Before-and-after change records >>
* * *

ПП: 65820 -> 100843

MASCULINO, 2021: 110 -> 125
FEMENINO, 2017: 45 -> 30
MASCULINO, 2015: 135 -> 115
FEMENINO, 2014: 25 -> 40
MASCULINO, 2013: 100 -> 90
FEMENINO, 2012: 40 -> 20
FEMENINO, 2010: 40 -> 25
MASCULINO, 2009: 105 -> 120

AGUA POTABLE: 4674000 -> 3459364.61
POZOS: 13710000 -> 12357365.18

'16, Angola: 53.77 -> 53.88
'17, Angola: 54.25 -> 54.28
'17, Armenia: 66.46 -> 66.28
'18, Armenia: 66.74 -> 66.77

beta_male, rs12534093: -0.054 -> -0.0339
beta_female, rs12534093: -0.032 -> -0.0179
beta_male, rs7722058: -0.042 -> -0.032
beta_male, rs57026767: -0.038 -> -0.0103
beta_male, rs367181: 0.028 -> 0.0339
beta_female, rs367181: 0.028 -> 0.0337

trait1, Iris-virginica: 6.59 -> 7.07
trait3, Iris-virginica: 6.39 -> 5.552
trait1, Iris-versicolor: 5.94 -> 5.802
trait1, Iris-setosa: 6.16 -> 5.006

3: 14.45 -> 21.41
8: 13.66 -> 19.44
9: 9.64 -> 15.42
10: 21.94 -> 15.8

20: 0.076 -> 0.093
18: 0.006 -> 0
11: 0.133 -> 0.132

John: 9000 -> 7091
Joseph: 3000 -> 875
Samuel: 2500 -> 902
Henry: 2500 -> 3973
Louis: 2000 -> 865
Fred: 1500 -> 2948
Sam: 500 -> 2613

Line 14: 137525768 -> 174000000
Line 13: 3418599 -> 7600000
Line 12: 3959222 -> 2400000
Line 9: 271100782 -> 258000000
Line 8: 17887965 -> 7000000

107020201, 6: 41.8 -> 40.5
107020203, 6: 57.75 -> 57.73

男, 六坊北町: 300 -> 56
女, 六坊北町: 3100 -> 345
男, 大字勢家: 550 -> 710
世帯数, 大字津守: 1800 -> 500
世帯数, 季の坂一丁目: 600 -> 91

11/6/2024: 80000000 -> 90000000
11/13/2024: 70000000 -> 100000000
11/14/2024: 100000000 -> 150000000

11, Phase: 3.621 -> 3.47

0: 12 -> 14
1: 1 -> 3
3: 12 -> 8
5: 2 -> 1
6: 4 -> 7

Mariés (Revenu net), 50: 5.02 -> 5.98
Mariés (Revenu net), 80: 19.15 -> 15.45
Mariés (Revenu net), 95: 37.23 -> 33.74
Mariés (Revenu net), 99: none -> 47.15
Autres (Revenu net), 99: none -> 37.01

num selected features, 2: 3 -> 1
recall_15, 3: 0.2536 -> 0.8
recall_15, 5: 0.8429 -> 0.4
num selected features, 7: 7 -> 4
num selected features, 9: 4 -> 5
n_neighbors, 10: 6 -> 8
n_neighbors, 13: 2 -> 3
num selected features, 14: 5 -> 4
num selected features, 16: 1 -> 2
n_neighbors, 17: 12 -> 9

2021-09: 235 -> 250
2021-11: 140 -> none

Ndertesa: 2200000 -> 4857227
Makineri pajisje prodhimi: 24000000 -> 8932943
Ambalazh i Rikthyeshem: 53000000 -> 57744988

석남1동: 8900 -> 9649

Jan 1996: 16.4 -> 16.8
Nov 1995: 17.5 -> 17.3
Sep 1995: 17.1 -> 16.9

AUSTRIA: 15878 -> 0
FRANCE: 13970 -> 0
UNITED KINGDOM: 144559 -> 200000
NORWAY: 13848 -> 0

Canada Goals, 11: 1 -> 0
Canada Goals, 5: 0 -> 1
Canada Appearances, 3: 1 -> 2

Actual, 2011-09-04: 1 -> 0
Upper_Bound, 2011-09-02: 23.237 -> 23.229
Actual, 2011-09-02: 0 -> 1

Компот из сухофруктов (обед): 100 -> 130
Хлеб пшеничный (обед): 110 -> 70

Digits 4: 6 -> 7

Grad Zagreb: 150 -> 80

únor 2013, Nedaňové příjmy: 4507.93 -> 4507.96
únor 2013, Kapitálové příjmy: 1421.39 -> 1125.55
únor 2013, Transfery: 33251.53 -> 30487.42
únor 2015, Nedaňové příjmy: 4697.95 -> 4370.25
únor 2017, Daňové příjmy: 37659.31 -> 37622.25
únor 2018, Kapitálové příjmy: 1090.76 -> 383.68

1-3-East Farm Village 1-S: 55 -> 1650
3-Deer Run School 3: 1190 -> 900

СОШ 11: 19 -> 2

* * *

PROBLEM STATEMENT >>
Retype every record above exactly as it stands.

OUTPUT FOR THIS TASK >>
ПП: 65820 -> 100843

MASCULINO, 2021: 110 -> 125
FEMENINO, 2017: 45 -> 30
MASCULINO, 2015: 135 -> 115
FEMENINO, 2014: 25 -> 40
MASCULINO, 2013: 100 -> 90
FEMENINO, 2012: 40 -> 20
FEMENINO, 2010: 40 -> 25
MASCULINO, 2009: 105 -> 120

AGUA POTABLE: 4674000 -> 3459364.61
POZOS: 13710000 -> 12357365.18

'16, Angola: 53.77 -> 53.88
'17, Angola: 54.25 -> 54.28
'17, Armenia: 66.46 -> 66.28
'18, Armenia: 66.74 -> 66.77

beta_male, rs12534093: -0.054 -> -0.0339
beta_female, rs12534093: -0.032 -> -0.0179
beta_male, rs7722058: -0.042 -> -0.032
beta_male, rs57026767: -0.038 -> -0.0103
beta_male, rs367181: 0.028 -> 0.0339
beta_female, rs367181: 0.028 -> 0.0337

trait1, Iris-virginica: 6.59 -> 7.07
trait3, Iris-virginica: 6.39 -> 5.552
trait1, Iris-versicolor: 5.94 -> 5.802
trait1, Iris-setosa: 6.16 -> 5.006

3: 14.45 -> 21.41
8: 13.66 -> 19.44
9: 9.64 -> 15.42
10: 21.94 -> 15.8

20: 0.076 -> 0.093
18: 0.006 -> 0
11: 0.133 -> 0.132

John: 9000 -> 7091
Joseph: 3000 -> 875
Samuel: 2500 -> 902
Henry: 2500 -> 3973
Louis: 2000 -> 865
Fred: 1500 -> 2948
Sam: 500 -> 2613

Line 14: 137525768 -> 174000000
Line 13: 3418599 -> 7600000
Line 12: 3959222 -> 2400000
Line 9: 271100782 -> 258000000
Line 8: 17887965 -> 7000000

107020201, 6: 41.8 -> 40.5
107020203, 6: 57.75 -> 57.73

男, 六坊北町: 300 -> 56
女, 六坊北町: 3100 -> 345
男, 大字勢家: 550 -> 710
世帯数, 大字津守: 1800 -> 500
世帯数, 季の坂一丁目: 600 -> 91

11/6/2024: 80000000 -> 90000000
11/13/2024: 70000000 -> 100000000
11/14/2024: 100000000 -> 150000000

11, Phase: 3.621 -> 3.47

0: 12 -> 14
1: 1 -> 3
3: 12 -> 8
5: 2 -> 1
6: 4 -> 7

Mariés (Revenu net), 50: 5.02 -> 5.98
Mariés (Revenu net), 80: 19.15 -> 15.45
Mariés (Revenu net), 95: 37.23 -> 33.74
Mariés (Revenu net), 99: none -> 47.15
Autres (Revenu net), 99: none -> 37.01

num selected features, 2: 3 -> 1
recall_15, 3: 0.2536 -> 0.8
recall_15, 5: 0.8429 -> 0.4
num selected features, 7: 7 -> 4
num selected features, 9: 4 -> 5
n_neighbors, 10: 6 -> 8
n_neighbors, 13: 2 -> 3
num selected features, 14: 5 -> 4
num selected features, 16: 1 -> 2
n_neighbors, 17: 12 -> 9

2021-09: 235 -> 250
2021-11: 140 -> none

Ndertesa: 2200000 -> 4857227
Makineri pajisje prodhimi: 24000000 -> 8932943
Ambalazh i Rikthyeshem: 53000000 -> 57744988

석남1동: 8900 -> 9649

Jan 1996: 16.4 -> 16.8
Nov 1995: 17.5 -> 17.3
Sep 1995: 17.1 -> 16.9

AUSTRIA: 15878 -> 0
FRANCE: 13970 -> 0
UNITED KINGDOM: 144559 -> 200000
NORWAY: 13848 -> 0

Canada Goals, 11: 1 -> 0
Canada Goals, 5: 0 -> 1
Canada Appearances, 3: 1 -> 2

Actual, 2011-09-04: 1 -> 0
Upper_Bound, 2011-09-02: 23.237 -> 23.229
Actual, 2011-09-02: 0 -> 1

Компот из сухофруктов (обед): 100 -> 130
Хлеб пшеничный (обед): 110 -> 70

Digits 4: 6 -> 7

Grad Zagreb: 150 -> 80

únor 2013, Nedaňové příjmy: 4507.93 -> 4507.96
únor 2013, Kapitálové příjmy: 1421.39 -> 1125.55
únor 2013, Transfery: 33251.53 -> 30487.42
únor 2015, Nedaňové příjmy: 4697.95 -> 4370.25
únor 2017, Daňové příjmy: 37659.31 -> 37622.25
únor 2018, Kapitálové příjmy: 1090.76 -> 383.68

1-3-East Farm Village 1-S: 55 -> 1650
3-Deer Run School 3: 1190 -> 900

СОШ 11: 19 -> 2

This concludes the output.